L'homme traqué :Le 9 juin 1762, le Parlement de Paris condamne l'
Emile en raison des idées religieuses présentées dans la
Profession de foi du vicaire savoyard, et décrète son auteur de prise de corps. Rousseau doit quitter précipitamment Montmorency : le 14 juin, il est en Suisse, mais
Du Contrat social et l'
Emile sont brûlés en place publique à Genève. Le voilà réduit pour longtemps à la condition de fugitif et de persécuté, à la fois chez les catholiques mais aussi chez les calvinistes.
"
J'étais un impie, un athée, une bête féroce, un loup", écrira t-il plus tard.
Il trouve alors refuge à Motiers, près de Neuchâtel, alors principauté prussienne, où il ébauche ses
Confessions. Mais après ses
Lettres écrites de la montagne (1764), sa maison est lapidée et il doit s'enfuir sur l'île Saint-Pierre, au milieu du lac de Bienne, qui lui laisse le souvenir enchanteur d'un très bref moment de répit et de bonheur.
Chassé à nouveau par les Bernois, il accepte l'hospitalité du philosophe David Hume. Mais après quelques mois passés en Angleterre, il se brouille avec son hôte et quitte un pays où il se croit exposé aux attaques de Voltaire, de d'Holbach et des philosophes.

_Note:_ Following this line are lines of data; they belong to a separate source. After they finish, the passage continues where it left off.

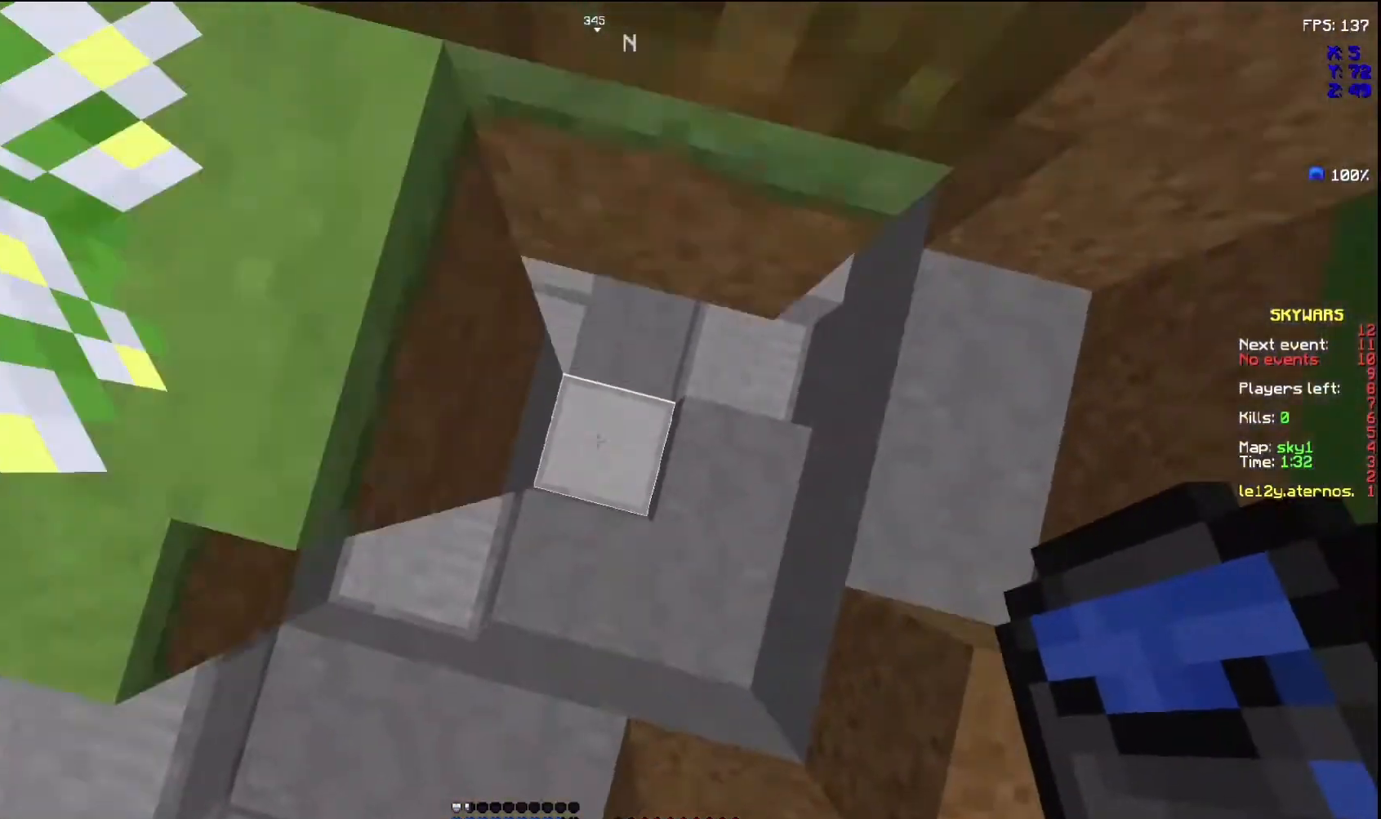
Gameplay with keyboard and mouse; each line is a JSON object with the keys and mouse buttons held at the frame after it. "events" lists presses ("down") and releases ("up") of "d", "q", "s", "space", "z", "mouse_left" and "mouse_right" between this image and that frame as [ms after this image, input, new state], when the widget could be followed in between. "mouse_left", "mouse_right" = the "left", "right" buttons of the "mouse" list. No other keys are recorded. Fast repeated clicks can show as one long hold. Not read: mouse_move.
{"keys": ["z"], "mouse": [], "events": [[467, "z", "down"]]}
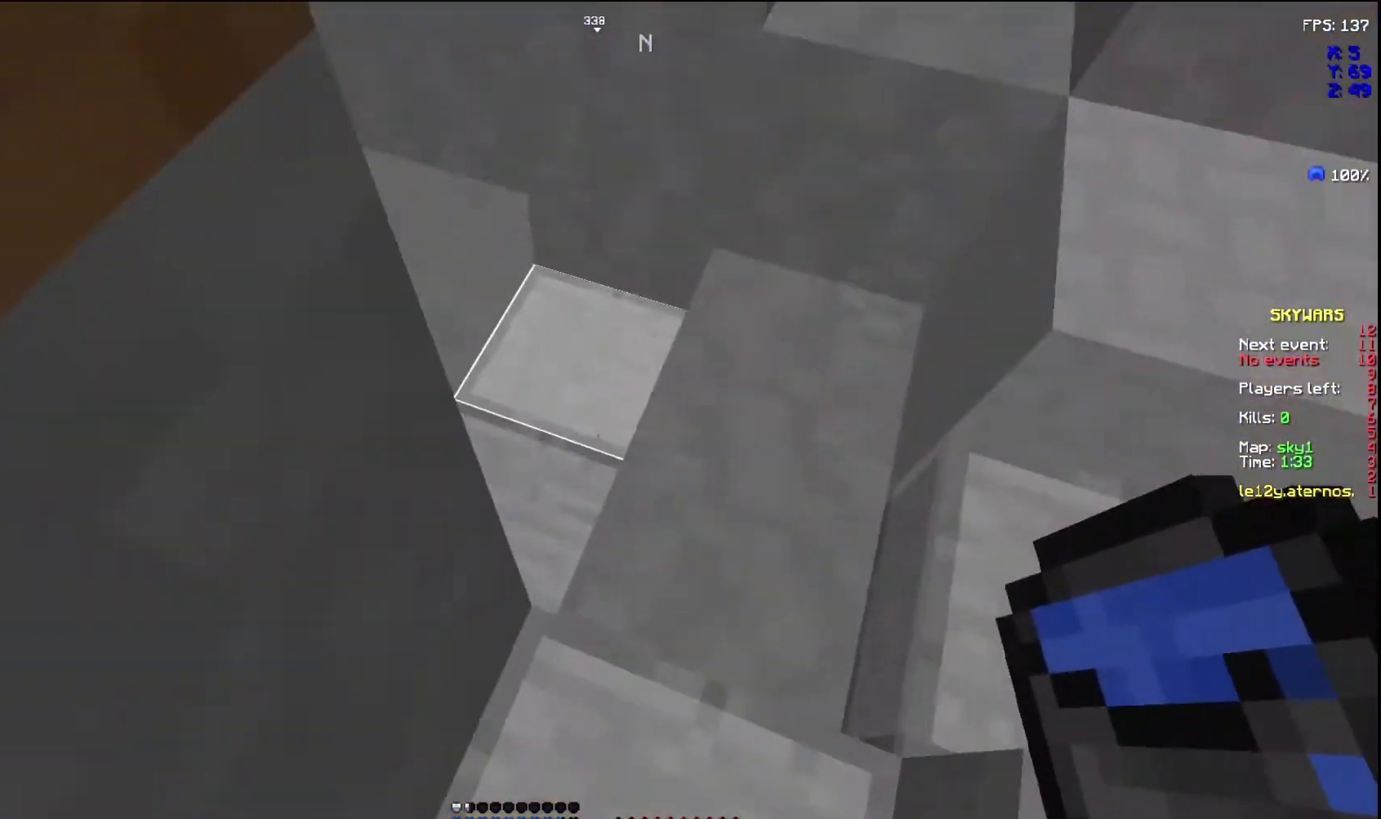
{"keys": ["z"], "mouse": [], "events": []}
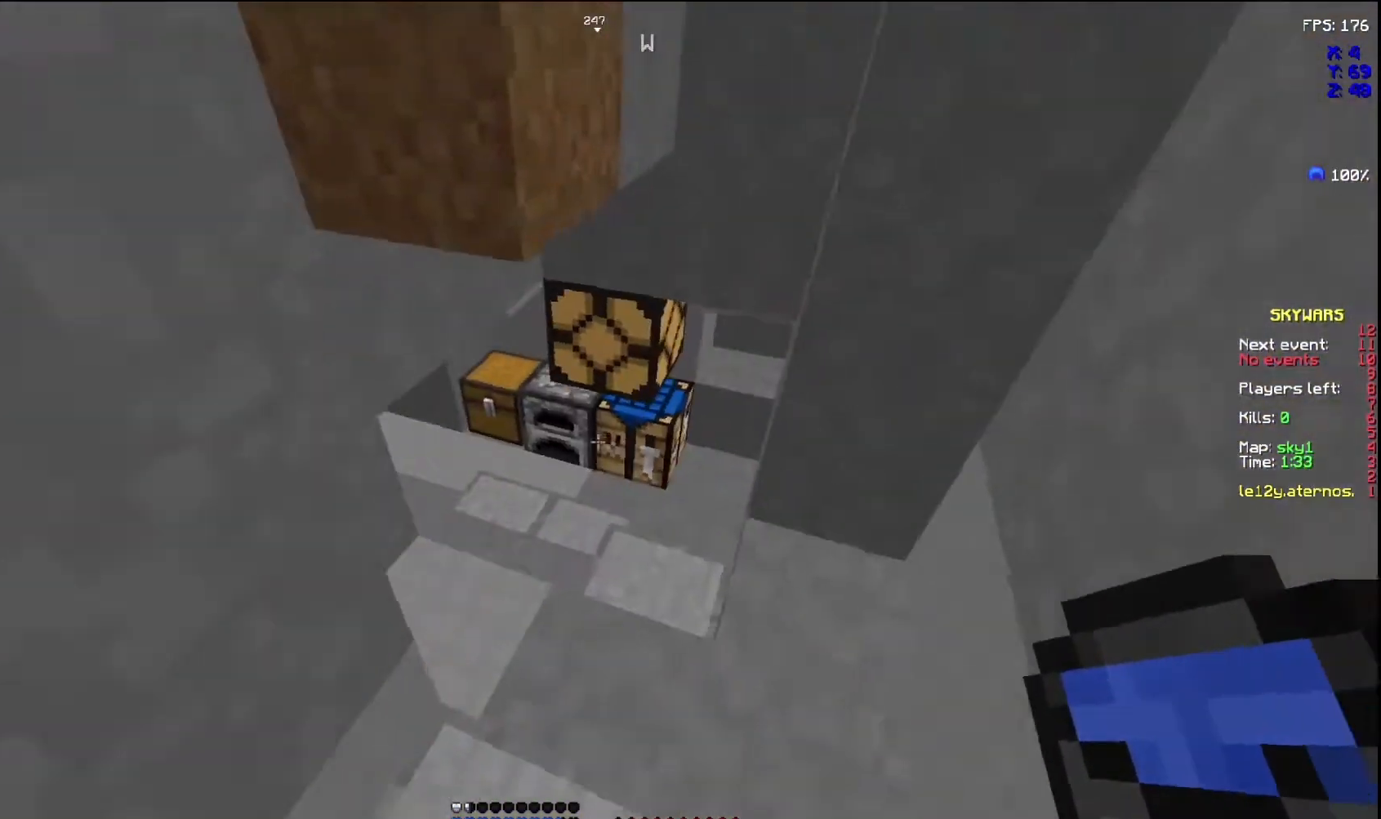
{"keys": ["z"], "mouse": [], "events": []}
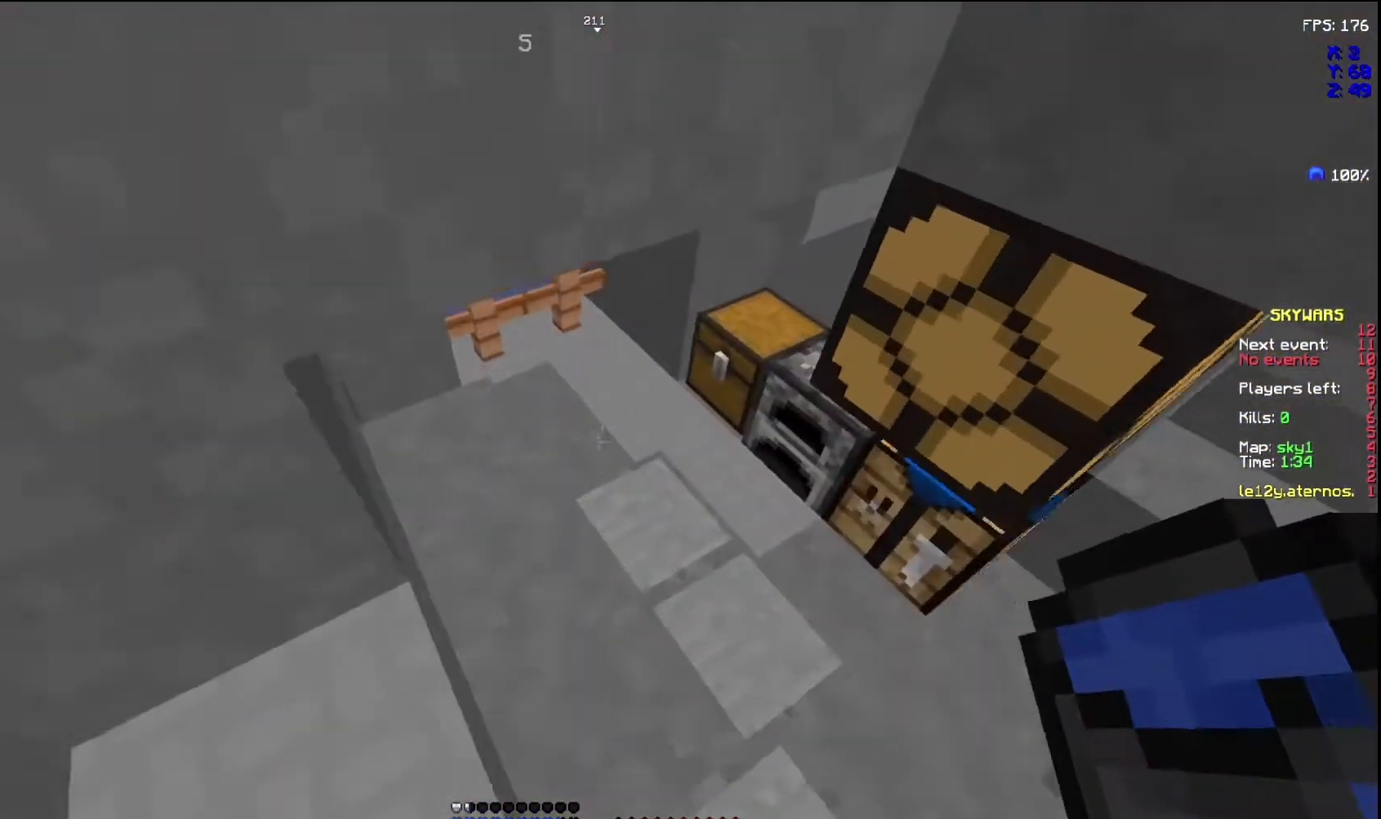
{"keys": ["z"], "mouse": [], "events": []}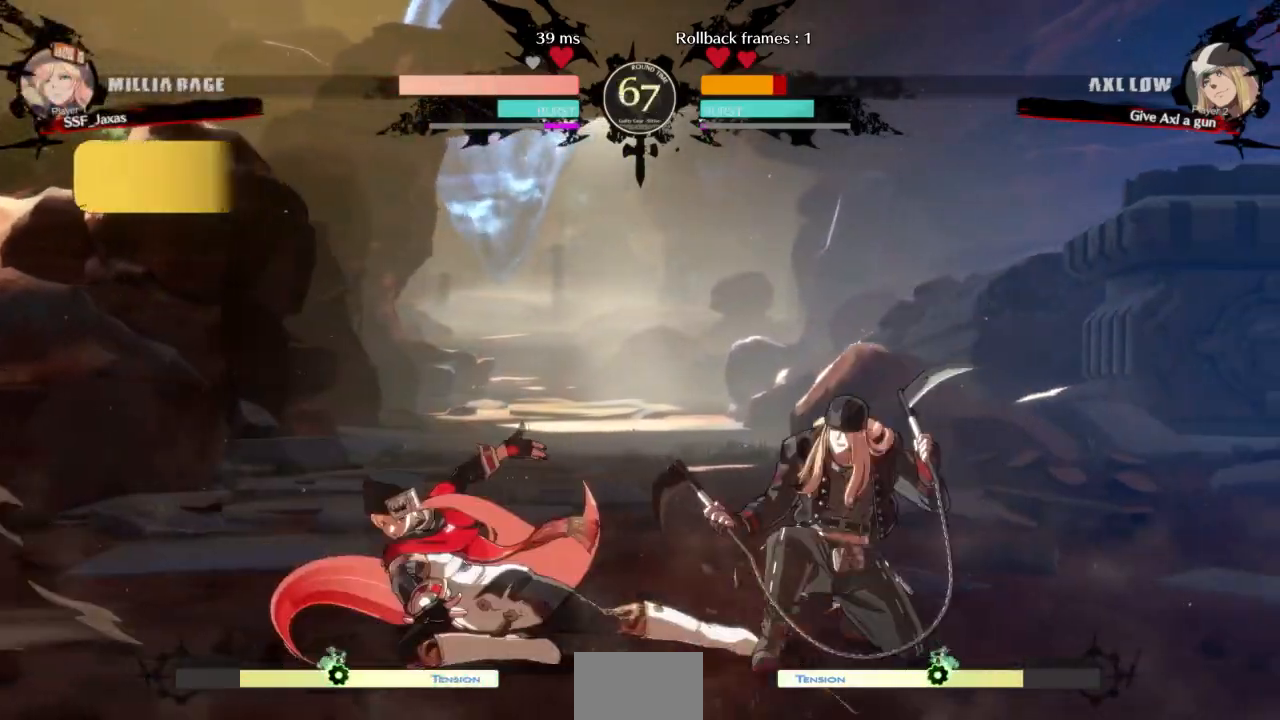
Gameplay with a controller (arcade stick); each line is a JSON object with the inputs held at the frame after it (dt_ms = milliseconds from this image to that frame). "events" lists button and stick changes between this image and that frame as [ms after this image, input, new state], when the widget could be followed in between. Not read: L3 R3 SELECT START other_buttons.
{"dt_ms": 500, "buttons": [], "events": [[67, "DPAD_DOWN", "up"], [67, "R2", "up"], [167, "DPAD_DOWN", "down"], [233, "DPAD_DOWN", "up"], [233, "DPAD_RIGHT", "down"], [300, "DPAD_DOWN", "down"], [300, "DPAD_RIGHT", "up"], [333, "DPAD_RIGHT", "down"], [367, "DPAD_DOWN", "up"], [367, "TRIANGLE", "down"], [400, "DPAD_RIGHT", "up"], [433, "TRIANGLE", "up"]]}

Le refuge dans l'autobiographie :De plus en plus obsédé par l'idée d'un complot, Rousseau connait une succession d'aventures pitoyables qui le bouleversent. Contre ce qu'il croit être une conspiration universelle, il se justifie en achevant ses
Confessions (1765-1770). Ses dernières années se passent à Paris, où il recommence à gagner sa vie en copiant de la musique, partage ses loisirs entre la botanique et ses promenades avec Bernardin de Saint-Pierre et compose difficilement ses
Dialogues, puis à partir de 1776,
Les Rêveries du promeneur solitaire : ses obsessions d'homme traqué s'estompent et il parait jouir de ce qu'il contemple, de ses souvenirs et du simple sentiment de son existence.
Rousseau meurt le 2 juillet 1778 à Ermenonville, où il est inhumé dans l'île des Peupliers, qui devient un lieu de pèlerinage jusqu'au transfert de ses cendres au Panthéon par la Convention en 1794.